Policy in relation to energy use of biomass waste and residues from sustainable forest management and its implications for the potential of BECCS.
The further development of the emerging EU certification of carbon dioxide removals framework.
Interpretations of the moratorium on geo-engineering in the CBD and its implications for implementation of BECCS in Nordic contexts, and
Initiatives to address the Helsinki Convention prohibition against the storage of CO₂ below the Baltic Sea.

It is recommended that the Nordic countries intensify their cooperation and dialogue, providing for joint efforts to build knowledge, sharing of Nordic experience and lessons learned coordinated through a Nordic forum, e.g., a working group, for collaboration on CCS that could build on experience from existing networks. Areas that may initially be considered for prioritisation include:

Nordic-level technical work to coordinate CCS-relevant approaches to (a) activity-level Monitoring, Reporting, and Verification and (b) national GHG inventories and accounting.
Explore opportunities for market-based solutions involving international transfers of mitigation outcomes that may facilitate enhanced CCS deployment and mitigation ambition. This includes issues related to the credible and transparent voluntary use of carbon credits, based on activities in the Nordic countries, that avoids double claiming, and
Strengthening the capacity for long-term strategic planning/optimization of CCS infrastructure in the context of, inter alia, the 2035–2050 Nordic national net-zero targets.
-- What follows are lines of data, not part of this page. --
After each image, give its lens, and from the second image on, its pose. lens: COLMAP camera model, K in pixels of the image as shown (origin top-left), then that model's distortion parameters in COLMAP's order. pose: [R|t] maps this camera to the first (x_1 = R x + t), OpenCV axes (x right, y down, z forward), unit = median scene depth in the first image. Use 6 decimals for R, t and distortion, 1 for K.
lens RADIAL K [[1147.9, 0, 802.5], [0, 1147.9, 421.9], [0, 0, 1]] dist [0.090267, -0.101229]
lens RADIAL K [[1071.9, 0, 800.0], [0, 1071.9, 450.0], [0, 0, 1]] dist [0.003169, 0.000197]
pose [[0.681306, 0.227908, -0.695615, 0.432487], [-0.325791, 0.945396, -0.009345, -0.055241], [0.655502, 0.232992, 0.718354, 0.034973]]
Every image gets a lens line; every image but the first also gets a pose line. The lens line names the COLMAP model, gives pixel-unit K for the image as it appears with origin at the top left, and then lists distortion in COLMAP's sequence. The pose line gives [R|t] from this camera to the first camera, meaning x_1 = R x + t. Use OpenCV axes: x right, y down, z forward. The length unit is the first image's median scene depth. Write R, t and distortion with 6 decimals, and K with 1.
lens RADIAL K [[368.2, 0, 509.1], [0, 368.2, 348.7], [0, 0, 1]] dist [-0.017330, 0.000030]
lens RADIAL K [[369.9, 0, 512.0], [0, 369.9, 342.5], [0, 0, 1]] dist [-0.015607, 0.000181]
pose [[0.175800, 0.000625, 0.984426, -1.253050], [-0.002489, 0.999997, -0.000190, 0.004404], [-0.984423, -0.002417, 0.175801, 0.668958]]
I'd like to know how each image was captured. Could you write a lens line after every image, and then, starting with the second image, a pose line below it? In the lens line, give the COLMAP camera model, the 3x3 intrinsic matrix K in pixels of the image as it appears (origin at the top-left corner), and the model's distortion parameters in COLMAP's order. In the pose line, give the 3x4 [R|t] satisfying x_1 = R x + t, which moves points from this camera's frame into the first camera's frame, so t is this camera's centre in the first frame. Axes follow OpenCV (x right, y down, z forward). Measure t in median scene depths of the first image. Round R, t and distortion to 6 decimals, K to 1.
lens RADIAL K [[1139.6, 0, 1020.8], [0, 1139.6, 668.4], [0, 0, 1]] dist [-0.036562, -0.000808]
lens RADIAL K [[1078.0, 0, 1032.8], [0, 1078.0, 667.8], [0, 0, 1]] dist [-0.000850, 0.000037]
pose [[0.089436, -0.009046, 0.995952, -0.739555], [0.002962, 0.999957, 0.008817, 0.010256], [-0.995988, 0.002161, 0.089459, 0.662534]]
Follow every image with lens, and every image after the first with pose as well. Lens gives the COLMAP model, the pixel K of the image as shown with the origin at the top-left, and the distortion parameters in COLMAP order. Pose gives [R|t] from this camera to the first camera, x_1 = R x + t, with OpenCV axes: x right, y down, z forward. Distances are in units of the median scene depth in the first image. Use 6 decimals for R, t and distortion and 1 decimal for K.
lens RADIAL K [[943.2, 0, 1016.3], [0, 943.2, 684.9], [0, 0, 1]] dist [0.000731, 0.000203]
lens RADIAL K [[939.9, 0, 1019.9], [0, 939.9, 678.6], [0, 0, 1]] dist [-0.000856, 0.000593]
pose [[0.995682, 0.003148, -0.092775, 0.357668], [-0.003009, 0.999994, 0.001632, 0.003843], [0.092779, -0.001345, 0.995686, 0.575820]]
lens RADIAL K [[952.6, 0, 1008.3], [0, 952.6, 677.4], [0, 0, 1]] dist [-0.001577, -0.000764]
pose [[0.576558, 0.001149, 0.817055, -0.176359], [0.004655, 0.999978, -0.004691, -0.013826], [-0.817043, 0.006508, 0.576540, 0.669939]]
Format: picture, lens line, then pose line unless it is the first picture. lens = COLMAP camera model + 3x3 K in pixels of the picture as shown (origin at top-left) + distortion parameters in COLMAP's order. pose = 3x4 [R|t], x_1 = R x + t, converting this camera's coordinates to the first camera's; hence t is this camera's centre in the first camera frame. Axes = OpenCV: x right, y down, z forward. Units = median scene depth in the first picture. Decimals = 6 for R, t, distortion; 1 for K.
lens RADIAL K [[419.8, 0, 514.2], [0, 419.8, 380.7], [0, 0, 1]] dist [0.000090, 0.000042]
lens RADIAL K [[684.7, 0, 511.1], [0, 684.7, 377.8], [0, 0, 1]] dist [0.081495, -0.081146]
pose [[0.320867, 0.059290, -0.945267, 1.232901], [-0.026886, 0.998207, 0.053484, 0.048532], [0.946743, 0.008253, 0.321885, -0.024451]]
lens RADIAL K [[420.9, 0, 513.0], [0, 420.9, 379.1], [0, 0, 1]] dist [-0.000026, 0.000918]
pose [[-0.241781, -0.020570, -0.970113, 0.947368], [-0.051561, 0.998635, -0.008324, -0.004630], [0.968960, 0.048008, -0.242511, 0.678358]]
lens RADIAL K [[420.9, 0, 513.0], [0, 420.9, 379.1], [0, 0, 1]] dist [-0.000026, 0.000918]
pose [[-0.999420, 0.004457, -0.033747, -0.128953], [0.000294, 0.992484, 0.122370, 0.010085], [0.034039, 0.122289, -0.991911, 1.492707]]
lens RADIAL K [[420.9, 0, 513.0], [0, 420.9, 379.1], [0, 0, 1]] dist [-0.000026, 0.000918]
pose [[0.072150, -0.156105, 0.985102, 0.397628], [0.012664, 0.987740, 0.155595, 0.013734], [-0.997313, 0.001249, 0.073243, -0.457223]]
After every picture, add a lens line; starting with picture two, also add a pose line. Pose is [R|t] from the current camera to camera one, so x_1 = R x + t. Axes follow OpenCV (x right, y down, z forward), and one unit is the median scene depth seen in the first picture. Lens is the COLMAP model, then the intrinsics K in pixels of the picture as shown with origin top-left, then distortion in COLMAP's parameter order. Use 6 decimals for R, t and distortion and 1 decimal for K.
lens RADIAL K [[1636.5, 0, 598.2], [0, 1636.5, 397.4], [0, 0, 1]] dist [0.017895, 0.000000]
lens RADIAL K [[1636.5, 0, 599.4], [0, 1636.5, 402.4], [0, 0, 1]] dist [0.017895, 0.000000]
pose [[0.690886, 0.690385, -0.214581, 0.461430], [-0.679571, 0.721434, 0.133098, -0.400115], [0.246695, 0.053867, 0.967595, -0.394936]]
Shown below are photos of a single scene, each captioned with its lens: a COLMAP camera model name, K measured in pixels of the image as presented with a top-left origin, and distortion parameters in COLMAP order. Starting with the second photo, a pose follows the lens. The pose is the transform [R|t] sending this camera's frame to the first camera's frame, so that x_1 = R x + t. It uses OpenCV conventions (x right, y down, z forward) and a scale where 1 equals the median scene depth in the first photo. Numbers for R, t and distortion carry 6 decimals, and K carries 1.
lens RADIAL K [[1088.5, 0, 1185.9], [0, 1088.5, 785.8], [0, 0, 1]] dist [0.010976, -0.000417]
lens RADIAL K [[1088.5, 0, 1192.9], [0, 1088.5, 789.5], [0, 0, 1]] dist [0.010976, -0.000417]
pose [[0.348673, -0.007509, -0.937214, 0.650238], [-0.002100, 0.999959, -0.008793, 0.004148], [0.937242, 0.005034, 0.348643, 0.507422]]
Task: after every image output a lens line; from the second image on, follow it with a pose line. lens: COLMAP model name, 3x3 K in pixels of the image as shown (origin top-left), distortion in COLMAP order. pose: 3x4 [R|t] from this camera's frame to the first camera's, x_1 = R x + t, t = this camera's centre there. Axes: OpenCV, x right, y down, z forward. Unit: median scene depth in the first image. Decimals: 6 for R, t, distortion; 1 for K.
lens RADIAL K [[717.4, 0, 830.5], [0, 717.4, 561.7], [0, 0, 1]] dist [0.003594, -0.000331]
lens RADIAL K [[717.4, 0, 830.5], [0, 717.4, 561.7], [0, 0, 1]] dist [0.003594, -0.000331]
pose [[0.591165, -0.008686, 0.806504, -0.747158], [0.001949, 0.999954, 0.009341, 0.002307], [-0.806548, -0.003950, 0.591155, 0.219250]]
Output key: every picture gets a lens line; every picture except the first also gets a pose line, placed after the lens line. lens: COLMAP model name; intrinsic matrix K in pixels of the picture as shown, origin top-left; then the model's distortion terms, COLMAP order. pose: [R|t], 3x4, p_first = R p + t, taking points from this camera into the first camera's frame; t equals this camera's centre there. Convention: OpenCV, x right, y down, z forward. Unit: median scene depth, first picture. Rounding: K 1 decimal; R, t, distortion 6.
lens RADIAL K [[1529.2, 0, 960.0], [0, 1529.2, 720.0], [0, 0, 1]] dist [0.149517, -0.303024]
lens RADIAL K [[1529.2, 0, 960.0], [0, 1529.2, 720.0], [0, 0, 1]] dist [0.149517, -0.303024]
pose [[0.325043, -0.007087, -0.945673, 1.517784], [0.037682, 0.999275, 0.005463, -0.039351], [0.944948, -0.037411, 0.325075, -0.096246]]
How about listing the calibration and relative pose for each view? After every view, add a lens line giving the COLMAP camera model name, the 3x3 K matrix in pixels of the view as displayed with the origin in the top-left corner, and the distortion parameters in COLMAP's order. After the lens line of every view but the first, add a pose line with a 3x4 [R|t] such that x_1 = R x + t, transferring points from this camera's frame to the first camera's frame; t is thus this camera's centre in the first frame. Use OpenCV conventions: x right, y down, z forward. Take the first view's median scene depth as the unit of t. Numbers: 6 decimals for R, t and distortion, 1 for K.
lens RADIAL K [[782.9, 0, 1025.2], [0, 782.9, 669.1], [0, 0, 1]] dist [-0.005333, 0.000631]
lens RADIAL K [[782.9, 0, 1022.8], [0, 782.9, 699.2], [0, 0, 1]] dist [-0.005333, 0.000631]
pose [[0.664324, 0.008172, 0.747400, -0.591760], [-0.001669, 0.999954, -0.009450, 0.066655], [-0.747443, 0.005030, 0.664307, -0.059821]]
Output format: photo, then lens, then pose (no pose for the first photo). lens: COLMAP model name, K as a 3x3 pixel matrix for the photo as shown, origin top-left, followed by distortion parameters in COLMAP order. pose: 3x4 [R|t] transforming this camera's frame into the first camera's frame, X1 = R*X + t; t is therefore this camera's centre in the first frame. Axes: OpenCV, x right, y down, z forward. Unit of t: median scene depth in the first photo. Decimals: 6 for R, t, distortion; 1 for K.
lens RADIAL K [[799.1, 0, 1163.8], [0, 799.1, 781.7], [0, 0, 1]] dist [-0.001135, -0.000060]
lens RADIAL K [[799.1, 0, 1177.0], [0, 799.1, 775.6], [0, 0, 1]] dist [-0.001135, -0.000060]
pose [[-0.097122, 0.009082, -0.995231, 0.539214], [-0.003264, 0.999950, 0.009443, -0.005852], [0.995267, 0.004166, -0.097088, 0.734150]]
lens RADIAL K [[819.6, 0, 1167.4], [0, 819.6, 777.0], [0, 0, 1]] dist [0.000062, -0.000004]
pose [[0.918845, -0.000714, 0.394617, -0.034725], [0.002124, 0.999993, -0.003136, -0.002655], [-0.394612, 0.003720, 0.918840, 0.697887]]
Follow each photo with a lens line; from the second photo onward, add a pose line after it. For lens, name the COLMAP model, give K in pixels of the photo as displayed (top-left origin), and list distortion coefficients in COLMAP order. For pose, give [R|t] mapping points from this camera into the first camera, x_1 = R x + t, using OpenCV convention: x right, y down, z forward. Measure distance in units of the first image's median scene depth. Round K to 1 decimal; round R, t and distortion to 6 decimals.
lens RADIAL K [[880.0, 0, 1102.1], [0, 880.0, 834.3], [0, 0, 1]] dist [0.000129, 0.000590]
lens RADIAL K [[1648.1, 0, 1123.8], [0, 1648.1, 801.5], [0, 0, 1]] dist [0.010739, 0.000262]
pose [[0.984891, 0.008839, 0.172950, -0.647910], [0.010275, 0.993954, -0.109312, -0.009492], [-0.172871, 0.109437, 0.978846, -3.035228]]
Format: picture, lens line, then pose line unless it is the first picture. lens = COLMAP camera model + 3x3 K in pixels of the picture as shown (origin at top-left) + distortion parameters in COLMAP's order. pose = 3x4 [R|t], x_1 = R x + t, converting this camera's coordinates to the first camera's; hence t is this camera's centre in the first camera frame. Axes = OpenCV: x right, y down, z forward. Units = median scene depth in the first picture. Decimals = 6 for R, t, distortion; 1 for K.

Regular Nordic-level sessions could be held for exchange of information between governments and other stakeholders, including special sessions dedicated to specific themes, brainstorming sessions etc.

This report addresses CCS technologies which can potentially make significant contributions to abate emissions from fossil fuels and, as a part of CDR methods, to remove CO₂ from the atmosphere. As a final remark, the authors wish to underline that the experience of deploying CCS at scale is quite limited and uncertainties are considerable, in particular concerning CDR applications. The potential future role of CCS does not justify reduced efforts to pursue full mitigation by means that do not rely on CCS, where feasible.